Neuroprotective effect of nicotine on dopaminergic neurons by anti‐inflammatory action

Epidemiological studies have reported that smoking is associated with a lower incidence of Parkinson's disease (PD), leading to theories that smoking in general and nicotine in particular might be neuroprotective. Recent studies suggested cholinergic anti‐inflammatory pathway‐regulating microglial activation through α7 nicotinic receptors. In the present study, we used lipopolysaccharide (LPS)‐induced in vitro and in vivo inflammation models to investigate whether nicotine has a protective effect on the dopaminergic system through an anti‐inflammatory mechanism. Nicotine pretreatment considerably decreased microglial activation with significant reduction of tumour necrosis factor (TNF)‐α mRNA expression and TNF‐α release induced by LPS stimulation.
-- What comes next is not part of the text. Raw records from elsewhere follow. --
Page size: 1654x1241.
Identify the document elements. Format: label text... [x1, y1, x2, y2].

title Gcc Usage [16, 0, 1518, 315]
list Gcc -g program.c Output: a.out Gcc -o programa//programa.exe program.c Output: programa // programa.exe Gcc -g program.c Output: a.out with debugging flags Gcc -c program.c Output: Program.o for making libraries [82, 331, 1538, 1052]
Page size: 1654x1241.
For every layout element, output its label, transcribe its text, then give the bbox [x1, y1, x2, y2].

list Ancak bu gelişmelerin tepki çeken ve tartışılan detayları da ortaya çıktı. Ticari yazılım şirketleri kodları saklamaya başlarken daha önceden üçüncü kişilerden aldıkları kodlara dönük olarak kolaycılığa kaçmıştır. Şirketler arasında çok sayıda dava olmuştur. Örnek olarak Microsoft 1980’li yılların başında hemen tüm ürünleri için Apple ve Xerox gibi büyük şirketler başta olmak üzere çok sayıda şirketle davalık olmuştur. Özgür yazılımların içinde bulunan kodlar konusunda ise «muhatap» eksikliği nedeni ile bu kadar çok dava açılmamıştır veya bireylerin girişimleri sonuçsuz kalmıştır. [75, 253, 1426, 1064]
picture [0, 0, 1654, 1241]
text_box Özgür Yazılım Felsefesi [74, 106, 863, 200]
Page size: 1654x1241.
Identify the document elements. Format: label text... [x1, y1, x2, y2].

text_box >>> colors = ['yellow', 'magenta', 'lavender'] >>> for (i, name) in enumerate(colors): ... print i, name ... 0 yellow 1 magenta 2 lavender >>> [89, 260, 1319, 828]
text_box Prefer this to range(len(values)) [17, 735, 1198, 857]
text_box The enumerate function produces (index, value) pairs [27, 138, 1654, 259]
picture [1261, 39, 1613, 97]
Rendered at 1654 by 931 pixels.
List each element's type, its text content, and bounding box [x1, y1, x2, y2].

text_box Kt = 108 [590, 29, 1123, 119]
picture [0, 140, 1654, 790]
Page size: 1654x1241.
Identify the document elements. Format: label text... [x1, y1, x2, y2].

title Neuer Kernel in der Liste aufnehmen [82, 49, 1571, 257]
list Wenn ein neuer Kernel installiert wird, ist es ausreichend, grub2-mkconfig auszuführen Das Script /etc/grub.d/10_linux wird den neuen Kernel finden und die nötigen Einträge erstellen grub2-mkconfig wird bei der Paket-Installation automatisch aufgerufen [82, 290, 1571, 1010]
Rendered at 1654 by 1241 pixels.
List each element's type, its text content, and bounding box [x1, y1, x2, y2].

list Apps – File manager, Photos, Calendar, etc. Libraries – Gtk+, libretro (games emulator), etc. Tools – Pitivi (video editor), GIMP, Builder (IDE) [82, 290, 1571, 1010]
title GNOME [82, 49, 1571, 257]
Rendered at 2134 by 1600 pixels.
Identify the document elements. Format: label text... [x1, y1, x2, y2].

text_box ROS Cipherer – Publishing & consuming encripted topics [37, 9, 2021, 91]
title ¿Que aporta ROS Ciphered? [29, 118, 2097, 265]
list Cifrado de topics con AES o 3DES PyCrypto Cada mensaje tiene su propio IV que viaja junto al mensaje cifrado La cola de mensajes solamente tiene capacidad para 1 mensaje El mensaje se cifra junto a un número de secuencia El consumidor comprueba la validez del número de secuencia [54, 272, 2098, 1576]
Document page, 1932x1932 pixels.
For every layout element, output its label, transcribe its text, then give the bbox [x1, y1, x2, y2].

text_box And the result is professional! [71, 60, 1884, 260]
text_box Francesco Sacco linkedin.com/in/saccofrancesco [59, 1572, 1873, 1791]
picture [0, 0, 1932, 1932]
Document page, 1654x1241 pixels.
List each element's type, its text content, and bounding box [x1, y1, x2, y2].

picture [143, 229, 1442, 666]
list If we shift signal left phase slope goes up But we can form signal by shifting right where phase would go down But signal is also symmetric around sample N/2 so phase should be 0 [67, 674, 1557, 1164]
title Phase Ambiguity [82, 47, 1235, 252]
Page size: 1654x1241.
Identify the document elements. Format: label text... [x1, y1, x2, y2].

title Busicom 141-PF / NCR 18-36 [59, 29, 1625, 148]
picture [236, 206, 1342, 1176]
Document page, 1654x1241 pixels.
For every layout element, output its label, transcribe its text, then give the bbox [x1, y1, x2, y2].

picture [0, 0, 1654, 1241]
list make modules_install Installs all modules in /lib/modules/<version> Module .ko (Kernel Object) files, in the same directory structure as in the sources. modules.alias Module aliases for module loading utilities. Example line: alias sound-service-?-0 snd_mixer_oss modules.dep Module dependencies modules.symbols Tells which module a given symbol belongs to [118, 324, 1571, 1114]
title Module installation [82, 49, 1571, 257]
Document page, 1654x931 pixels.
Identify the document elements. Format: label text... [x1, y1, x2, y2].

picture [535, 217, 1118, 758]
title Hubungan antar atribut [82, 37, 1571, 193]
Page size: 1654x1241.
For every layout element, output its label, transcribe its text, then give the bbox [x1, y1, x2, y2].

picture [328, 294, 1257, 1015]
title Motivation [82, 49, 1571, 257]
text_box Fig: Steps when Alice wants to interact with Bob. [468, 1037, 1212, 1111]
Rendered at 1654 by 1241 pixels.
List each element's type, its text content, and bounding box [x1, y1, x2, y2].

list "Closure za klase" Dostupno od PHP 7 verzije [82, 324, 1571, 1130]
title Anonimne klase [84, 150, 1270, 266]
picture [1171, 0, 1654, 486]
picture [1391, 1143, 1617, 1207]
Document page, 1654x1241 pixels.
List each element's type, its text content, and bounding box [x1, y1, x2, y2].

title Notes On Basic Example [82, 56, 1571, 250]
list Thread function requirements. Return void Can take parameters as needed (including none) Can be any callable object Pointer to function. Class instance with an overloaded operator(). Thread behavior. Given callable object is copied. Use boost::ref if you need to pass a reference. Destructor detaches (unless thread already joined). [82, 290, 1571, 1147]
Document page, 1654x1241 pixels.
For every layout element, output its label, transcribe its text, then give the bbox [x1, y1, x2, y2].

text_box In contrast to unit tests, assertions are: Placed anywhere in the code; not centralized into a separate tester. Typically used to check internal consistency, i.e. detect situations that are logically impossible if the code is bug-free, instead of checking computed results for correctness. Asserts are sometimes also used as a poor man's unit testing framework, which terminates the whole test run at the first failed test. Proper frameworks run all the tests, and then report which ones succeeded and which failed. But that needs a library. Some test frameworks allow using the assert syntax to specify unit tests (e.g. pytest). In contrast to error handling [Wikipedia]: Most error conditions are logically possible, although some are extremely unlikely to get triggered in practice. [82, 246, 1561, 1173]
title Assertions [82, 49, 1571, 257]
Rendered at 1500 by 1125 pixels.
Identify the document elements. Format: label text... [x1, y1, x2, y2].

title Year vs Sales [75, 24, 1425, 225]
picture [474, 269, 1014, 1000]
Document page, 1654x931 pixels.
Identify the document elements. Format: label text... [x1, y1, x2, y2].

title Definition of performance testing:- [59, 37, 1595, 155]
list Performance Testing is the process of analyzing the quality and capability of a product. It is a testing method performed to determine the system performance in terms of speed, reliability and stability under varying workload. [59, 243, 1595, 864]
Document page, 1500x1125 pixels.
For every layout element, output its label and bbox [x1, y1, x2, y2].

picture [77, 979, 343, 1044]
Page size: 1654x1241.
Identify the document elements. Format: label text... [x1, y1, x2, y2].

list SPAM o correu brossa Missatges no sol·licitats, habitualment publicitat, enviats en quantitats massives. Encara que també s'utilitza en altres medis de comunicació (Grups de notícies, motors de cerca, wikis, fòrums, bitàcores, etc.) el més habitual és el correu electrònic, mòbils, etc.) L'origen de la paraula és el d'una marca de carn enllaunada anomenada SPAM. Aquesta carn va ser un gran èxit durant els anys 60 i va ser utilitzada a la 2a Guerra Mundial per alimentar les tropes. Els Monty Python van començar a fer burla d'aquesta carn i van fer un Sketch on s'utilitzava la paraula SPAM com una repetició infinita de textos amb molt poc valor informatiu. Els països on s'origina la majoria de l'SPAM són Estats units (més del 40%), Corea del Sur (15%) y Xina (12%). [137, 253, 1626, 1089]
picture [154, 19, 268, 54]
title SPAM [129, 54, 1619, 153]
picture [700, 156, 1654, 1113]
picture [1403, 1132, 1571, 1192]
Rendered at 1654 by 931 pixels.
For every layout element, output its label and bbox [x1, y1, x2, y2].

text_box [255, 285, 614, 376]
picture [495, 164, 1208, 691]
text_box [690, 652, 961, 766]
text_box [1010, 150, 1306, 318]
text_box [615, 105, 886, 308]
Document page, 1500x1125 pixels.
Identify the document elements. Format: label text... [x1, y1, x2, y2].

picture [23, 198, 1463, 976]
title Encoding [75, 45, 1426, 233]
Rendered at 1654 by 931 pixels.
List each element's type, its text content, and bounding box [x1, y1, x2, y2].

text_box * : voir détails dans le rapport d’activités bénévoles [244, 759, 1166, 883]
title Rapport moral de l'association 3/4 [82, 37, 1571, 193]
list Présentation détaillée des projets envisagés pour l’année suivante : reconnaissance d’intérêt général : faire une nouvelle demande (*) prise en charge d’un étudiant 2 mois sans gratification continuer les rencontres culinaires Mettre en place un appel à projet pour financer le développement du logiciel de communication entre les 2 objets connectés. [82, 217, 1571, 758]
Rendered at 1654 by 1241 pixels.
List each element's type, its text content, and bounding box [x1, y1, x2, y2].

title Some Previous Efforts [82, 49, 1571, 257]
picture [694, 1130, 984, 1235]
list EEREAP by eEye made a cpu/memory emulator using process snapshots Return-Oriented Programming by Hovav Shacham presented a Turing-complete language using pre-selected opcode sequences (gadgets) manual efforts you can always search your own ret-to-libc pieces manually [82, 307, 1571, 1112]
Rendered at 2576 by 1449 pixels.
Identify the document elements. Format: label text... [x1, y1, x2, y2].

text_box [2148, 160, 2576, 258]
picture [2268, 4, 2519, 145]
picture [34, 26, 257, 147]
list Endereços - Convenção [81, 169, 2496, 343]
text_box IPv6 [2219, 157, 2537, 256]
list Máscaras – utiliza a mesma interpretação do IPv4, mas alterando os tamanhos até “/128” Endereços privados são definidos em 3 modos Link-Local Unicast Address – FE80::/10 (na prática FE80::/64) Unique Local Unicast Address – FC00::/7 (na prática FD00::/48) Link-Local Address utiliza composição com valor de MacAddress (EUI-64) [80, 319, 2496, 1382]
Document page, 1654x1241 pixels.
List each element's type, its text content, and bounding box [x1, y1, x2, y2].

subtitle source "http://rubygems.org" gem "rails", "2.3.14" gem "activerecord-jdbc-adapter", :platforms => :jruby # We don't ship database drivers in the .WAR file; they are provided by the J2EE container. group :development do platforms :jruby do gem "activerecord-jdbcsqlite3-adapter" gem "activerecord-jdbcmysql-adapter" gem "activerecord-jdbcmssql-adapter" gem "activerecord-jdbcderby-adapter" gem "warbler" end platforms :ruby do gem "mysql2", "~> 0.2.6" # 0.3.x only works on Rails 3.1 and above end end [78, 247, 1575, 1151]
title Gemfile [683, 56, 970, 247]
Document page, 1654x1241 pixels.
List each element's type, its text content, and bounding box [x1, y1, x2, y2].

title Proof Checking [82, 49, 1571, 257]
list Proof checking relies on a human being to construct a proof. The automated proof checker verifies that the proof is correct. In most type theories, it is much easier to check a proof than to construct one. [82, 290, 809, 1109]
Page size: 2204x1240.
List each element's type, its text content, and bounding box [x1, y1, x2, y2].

In co‐cultures of microglia and mesencephalic neurons, nicotine pretreatment significantly decreased the loss of tyrosine hydroxylase‐immunopositive (TH‐ip) cells, approximately twice more than the LPS‐only treatment. α‐Bungarotoxin, an α7 nicotinic acetylcholine receptor subunit‐selective blocker, considerably blocked the inhibitory effects of nicotine on microglial activation and TH‐ip neuronal loss. Chronic nicotine pretreatment in rats showed that TH‐ip neuronal loss induced by LPS stimulation in the substantia nigra was dramatically decreased, which was clearly accompanied by a reduction in the formation of TNF‐α. The present study demonstrated that nicotine has a neuroprotective effect on dopaminergic neurons via an anti‐inflammatory mechanism mediated by the modulation of microglial activation. Along with various neuroprotective effects of nicotine, the anti‐inflammatory mechanism of nicotine could have a major therapeutic implication in the preventive treatment of PD.